Petrowski la observó con mucha atención y después miró el sello en el reverso.

—Sí, así es.

—¿Puede describírsela al jurado?

—Es una foto de la puerta principal de la casa de los Elliot, tomada desde el camino de entrada.

—¿Por qué se escogió esta foto en particular para presentarla como prueba?

—Porque demostraba que la puerta estaba abierta cuando el asesino se dio a la fuga. También muestra el largo pasillo que lleva hasta el despacho del señor Elliot.

—Sí, por supuesto, tendría que haberme dado cuenta —comentó Fletcher. Guardó silencio un momento—. ¿La figura acurrucada en el pasillo, es la señora Elliot?

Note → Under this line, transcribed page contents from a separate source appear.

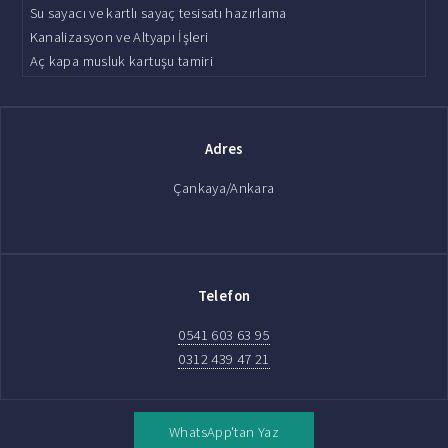
Su sayacı ve kartlı sayaç tesisatı hazırlama
Kanalizasyon ve Altyapı İşleri
Aç kapa musluk kartuşu tamiri
Adres
Çankaya/Ankara
Telefon
0541 603 63 95
0312 439 47 21
WhatsApp'tan Yaz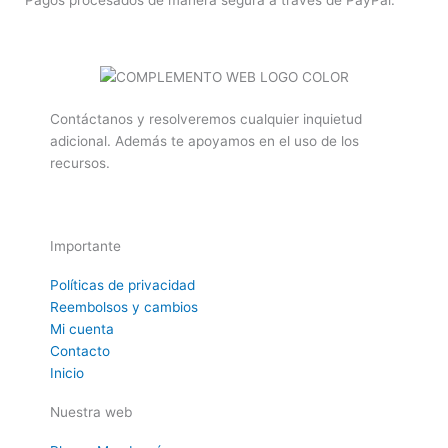
Pagos procesados de manera segura a través de PayPal.
Contáctanos y resolveremos cualquier inquietud
adicional. Además te apoyamos en el uso de los
recursos.
Importante
Políticas de privacidad
Reembolsos y cambios
Mi cuenta
Contacto
Inicio
Nuestra web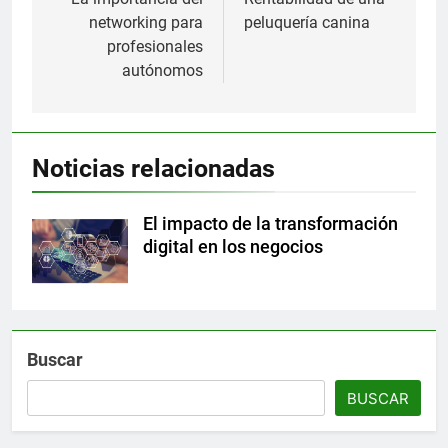
de
networking para
peluquería canina
entradas
profesionales
autónomos
Noticias relacionadas
El impacto de la transformación
digital en los negocios
Buscar
BUSCAR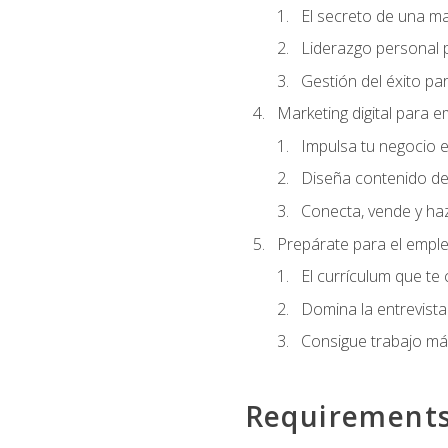
El secreto de una m
Liderazgo personal p
Gestión del éxito pa
Marketing digital para
Impulsa tu negocio e
Diseña contenido de
Conecta, vende y haz
Prepárate para el empl
El currículum que te
Domina la entrevista
Consigue trabajo má
Requirement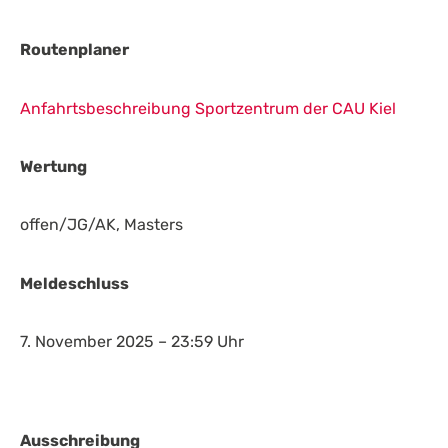
Routenplaner
Anfahrtsbeschreibung Sportzentrum der CAU Kiel
Wertung
offen/JG/AK, Masters
Meldeschluss
7. November 2025 – 23:59 Uhr
Ausschreibung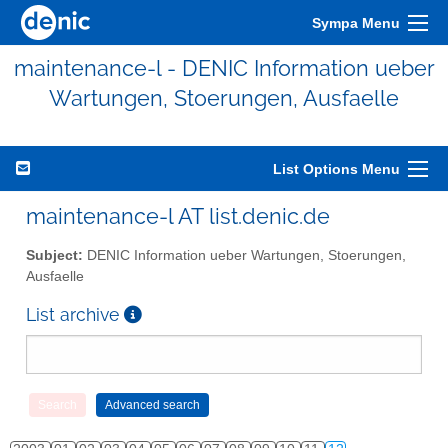
Sympa Menu
maintenance-l - DENIC Information ueber
Wartungen, Stoerungen, Ausfaelle
List Options Menu
maintenance-l AT list.denic.de
Subject:
DENIC Information ueber Wartungen, Stoerungen,
Ausfaelle
List archive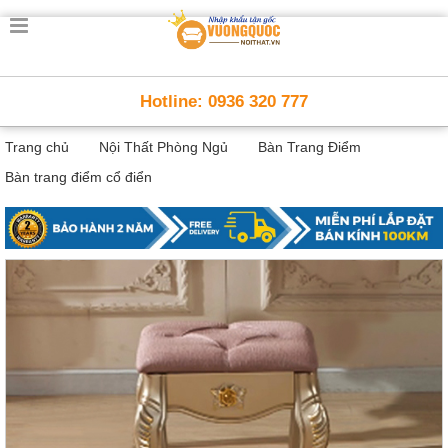
Trang
chủ
Nội
Hotline: 0936 320 777
Thất
Thông
Trang chủ
Nội Thất Phòng Ngủ
Bàn Trang Điểm
Minh
Nội
Bàn trang điểm cổ điển
thất
thông
minh
Nội
Thất
Trẻ
Em
Giường
tầng,
bàn
học, tủ
sách
Nội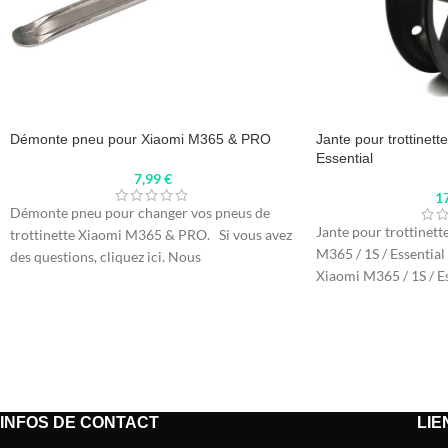
Démonte pneu pour Xiaomi M365 & PRO
Jante pour trottinett
Essential
7,99
€
1
Démonte pneu pour changer vos pneus de
Jante pour trottinett
trottinette Xiaomi M365 & PRO. Si vous avez
M365 / 1S / Essential
des questions, cliquez ici. Nous
Xiaomi M365 / 1S / Es
INFOS DE CONTACT
LIE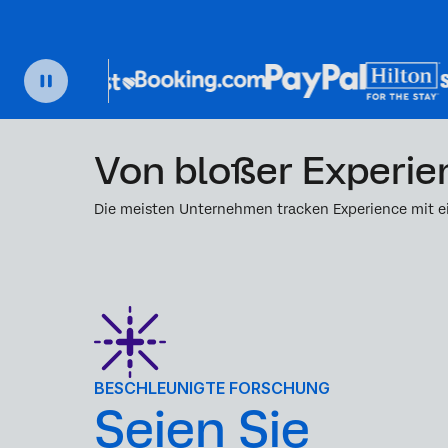
Von bloßer Experie
Die meisten Unternehmen tracken Experience mit ein
BESCHLEUNIGTE FORSCHUNG
Seien Sie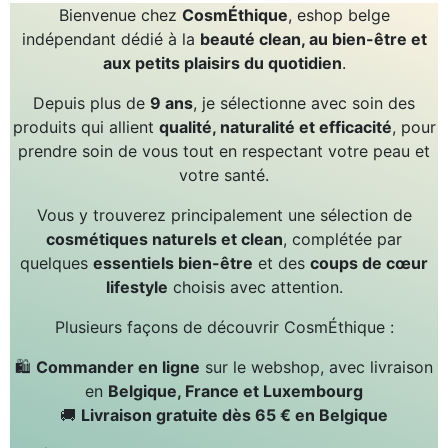
Bienvenue chez
CosmÉthique
, eshop belge
indépendant dédié à la
beauté clean, au bien-être et
aux petits plaisirs du quotidien
.
Depuis plus de
9 ans
, je sélectionne avec soin des
produits qui allient
qualité, naturalité et efficacité
, pour
prendre soin de vous tout en respectant votre peau et
votre santé.
Vous y trouverez principalement une sélection de
cosmétiques naturels et clean
, complétée par
quelques
essentiels bien-être
et des
coups de cœur
lifestyle
choisis avec attention.
Plusieurs façons de découvrir CosmÉthique :
🛍
Commander en ligne
sur le webshop, avec livraison
en
Belgique, France et Luxembourg
🚚
Livraison gratuite dès 65 € en Belgique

El inspector volvió a mirar la foto.

—Sí, lo es. En aquel momento parecía tranquila, así que decidimos no molestarla.

—Muy considerado de su parte —dijo Fletcher—. Permítame que le haga una última pregunta, inspector. ¿Le dijo usted al fiscal que no llamó a una ambulancia hasta dar por concluida la investigación?

—Así es. El personal de las ambulancias a veces se presenta en la escena del crimen antes de que llegue la policía y tienen fama de contaminar las pruebas.

—¿Es eso cierto? —replicó Fletcher—. Pero no fue así en esta ocasión, porque usted fue la primera persona en presentarse después de la llamada de la señora Elliot al jefe Culver.

—Sí.

—Una rapidez sorprendente —apuntó Fletcher—. ¿Tiene idea de cuánto tardó en llegar a casa de la señora Elliot en West Hartford?

—Cinco o seis minutos.

—Sin duda no respetó los límites de velocidad para conseguirlo —dijo Fletcher, y sonrió.

—Puse la sirena en marcha, pero como eran las dos de la mañana, apenas había coches.

—Le agradezco la explicación. No haré más preguntas, señoría.

—¿Adónde quería llegar? —murmuró Nat cuando el abogado se sentó.

—Ah, me alegra comprobar que no lo ha descubierto —afirmó Fletcher—. Ahora solo nos queda rogar para que tampoco lo descubra el fiscal.